A New Era for Kentucky FFA

While FFA members were waiting for the champion livestock winners to be announced at the 2025 Kentucky State Fair, the Kentucky FFA Foundation was making a big announcement of its own. At a news conference this past August, the group announced a historic $11 million donation from the Bill Gatton Foundation that promises to enhance the state’s FFA program for years to come. This generous gift is the largest monetary donation ever given to an FFA Foundation anywhere in the United States.
A Kentucky-born entrepreneur who passed away in 2022, Carol Martin “Bill” Gatton is well known to Kentuckians, not only for his business acumen, but also for his financial gifts to support higher education and help future generations find success. “Bill Gatton is one of our state’s most well-known philanthropists,” says Sheldon McKinney, executive director of the Kentucky FFA Foundation. “It’s impossible to measure the impact he has had on countless lives through his giving.”
Gatton also had ties to FFA, serving as the Kentucky FFA state president in 1950. Today, his foundation is helping to expand access to FFA activities for current and future FFA members. Funds will be placed in an endowment to ensure the gift keeps on giving for years to come. Funds will be used in a variety of ways, including to increase prize money for state winners of Career and Leadership Development Events and to bring more students on a Foundation-led bus tour to the FFA Washington Leadership Conference each year.
Additionally, the funds will enable enhancements to the FFA Leadership Training Center and the FFA camp experience, which is much-loved by generations of Kentucky FFA members. “If you surveyed leaders in Kentucky who were in FFA, they’ve probably all had an FFA camp experience,” McKinney says. “It’s the home and the heart of FFA in Kentucky.”
Each summer, about 1,500 FFA members attend FFA camp to develop leadership skills and plan for the upcoming year. The training center will now be known as the Carol Martin Gatton Kentucky FFA Leadership Training Center and the donated funds will help provide additional scholarships for individual members and chapters.

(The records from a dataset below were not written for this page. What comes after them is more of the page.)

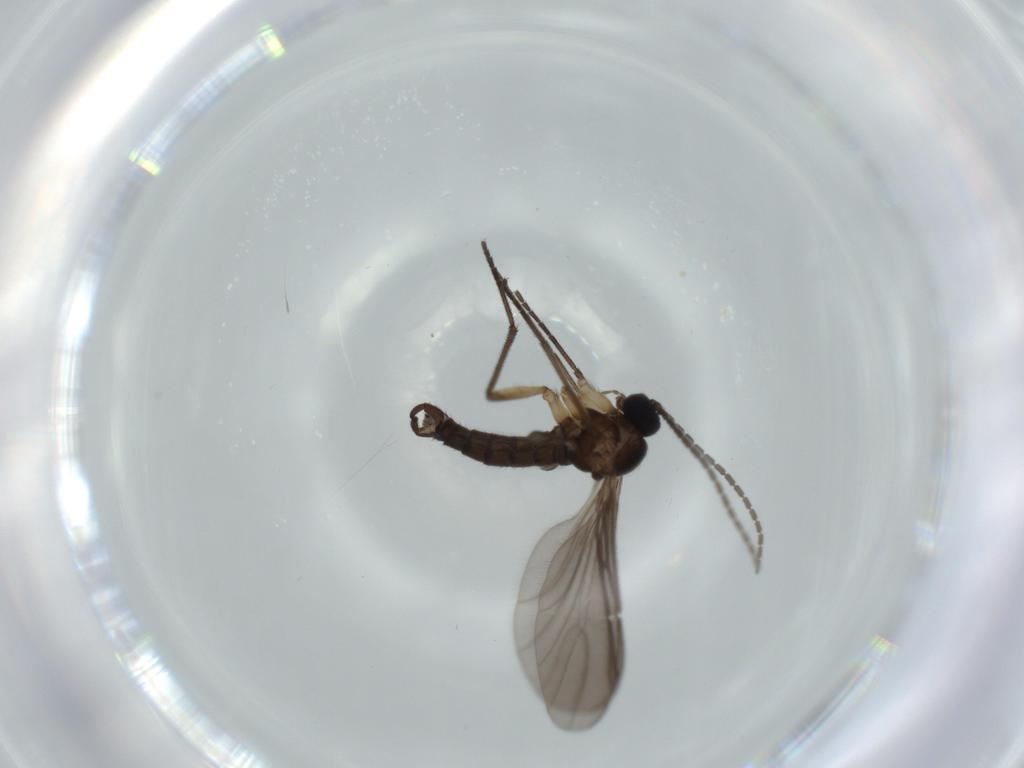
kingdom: Animalia
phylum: Arthropoda
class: Insecta
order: Diptera
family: Sciaridae
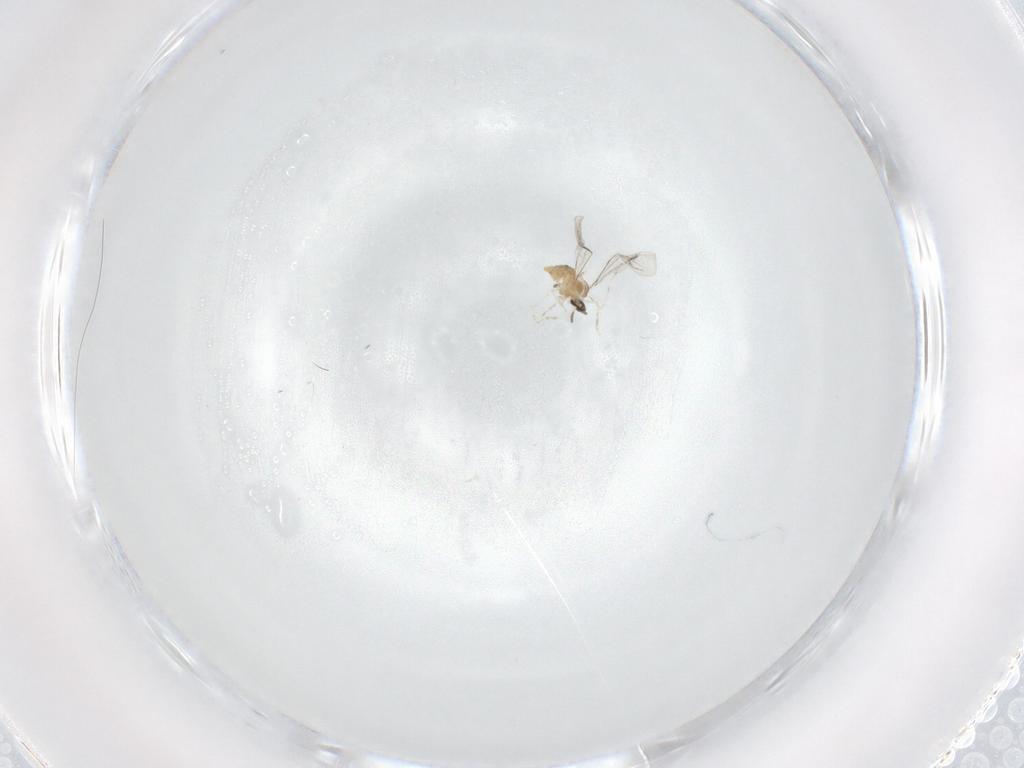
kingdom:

Finally, some of the donation is being put into Forever Blue endowments, a program set up by the Kentucky FFA Foundation to allow individuals to donate to specific causes or local chapters. These endowments will benefit the Muhlenberg and McLean County FFA chapters, which reside in the area where Gatton’s family originally farmed and where he gained career and leadership skills as a member of the Sacramento FFA Chapter.